Among the takeaways from this week’s episode:

  • Biden’s comment on “60 Minutes” that the pandemic is over – though Covid is still a problem – highlights the difficulty of educating the public on how to move from a public health crisis to a public health issue.
  • Most of the country can agree with the president, as evidenced by fewer people regularly wearing masks and fewer covid-related commercial restrictions. But a few hundred people still die every day, and the big losses are often overlooked.
  • Insurance premiums appear to have risen this fall, although health care spending has not risen as fast in recent months as in other sectors of the economy. This increase may reflect insurers’ fears that consumers will seek more healthcare services in the wake of the COVID-19 crisis.
  • One aspect of the healthcare business that is driving up costs is the increase in investment by private equity firms, which are expanding beyond emergency physicians and some other specialties to a broader range of medical services, including gastroenterology and ophthalmology.
  • Another concern with future healthcare spending is the move towards consolidation in healthcare. Recent developments on that front included Amazon’s announcement of a shift to primary care with the purchase of One Medical and CVS’s decision to buy home health care company Signify Health.
  • Abortion policy continues to make the news in various states. West Virginia passed a law banning nearly all abortions; several Utah Republican lawmakers sent cease and desist letters to abortion providers in their state; and Puerto Rico has a new political party campaigning on the issue of trying to rein in the Commonwealth’s liberal abortion law.
  • While Democrats are hoping the abortion issue will win more voters in the midterms, it’s unclear if general support for abortion will become a deciding issue for voters in more conservative states or lead to any change.
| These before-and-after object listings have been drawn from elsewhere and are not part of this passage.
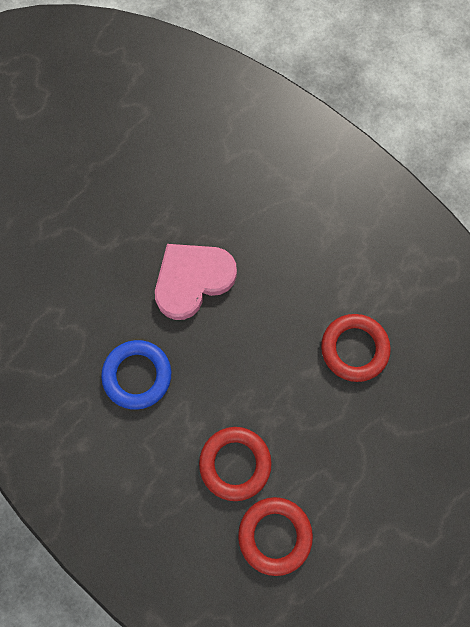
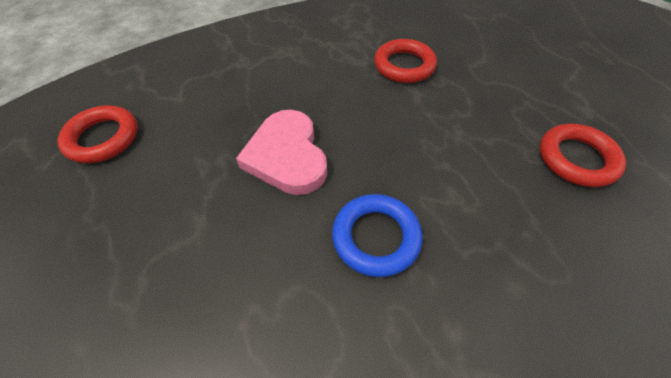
camera: 70 degrees left, 20 degrees down
red ring [199,427,272,501] -> red ring moved to [57,106,138,163]

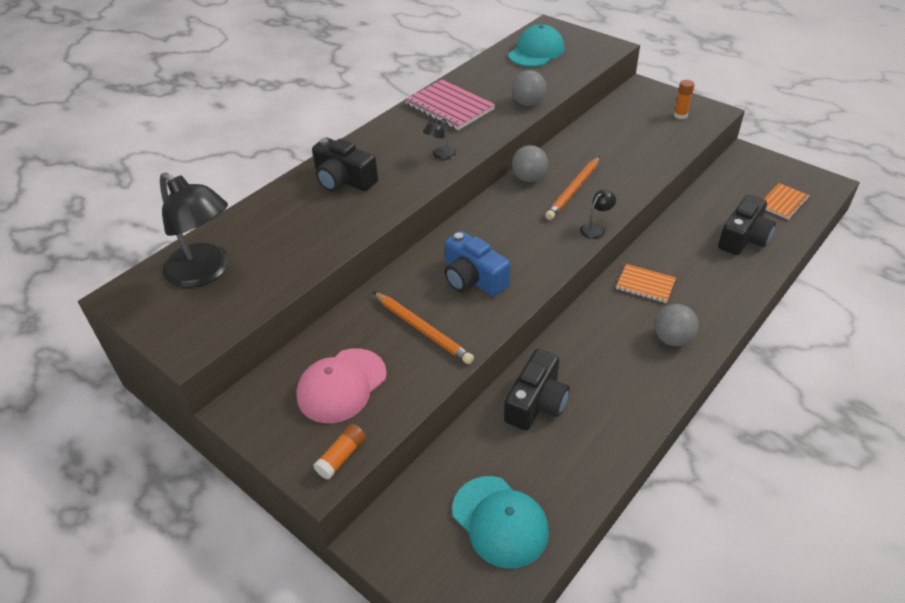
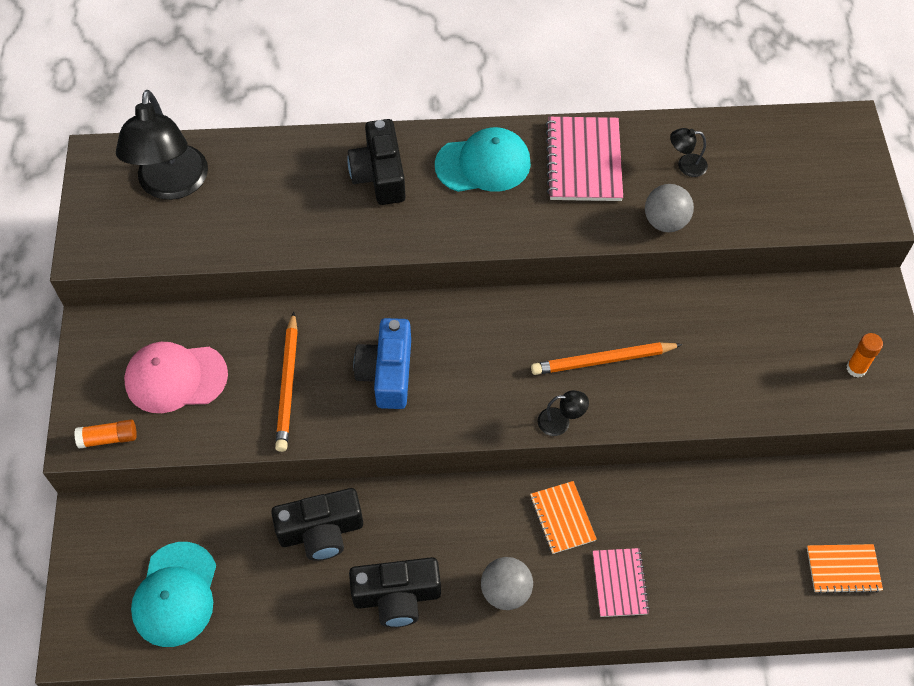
camera: 45 degrees right, 15 degrees up
black lamp [423,117,457,160] -> black lamp moved to [670,128,708,177]
turquoise cap [508,24,565,67] -> turquoise cap moved to [435,127,531,192]
grey ball [512,145,548,182] -> none
black camera [718,194,776,255] -> black camera moved to [349,557,441,627]
none -> pink notebook [593,548,650,617]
In addition, as an added bonus, panelists recommend their favorite health policy articles of the week that they think you should also read:

Julie Rovner: Anchorage Daily NewsMany Alaskan pharmacies are understaffed, resulting in sporadic opening hours and patient dropoutsby Annie Berman

Joan Kenen: Capital B’s”Clinicians dismiss the pain of black women. Consequences are terribleMargo Snipe

Anna Edney: “Guardian”Fury at ‘Forever Chemicals’ as US states spread toxic sewage sludgeby Tom Perkins

Lauren Weber: KHN “Doctors Rush to Use Supreme Court Decision to Avoid Opioid Charges” by Brett Kelman.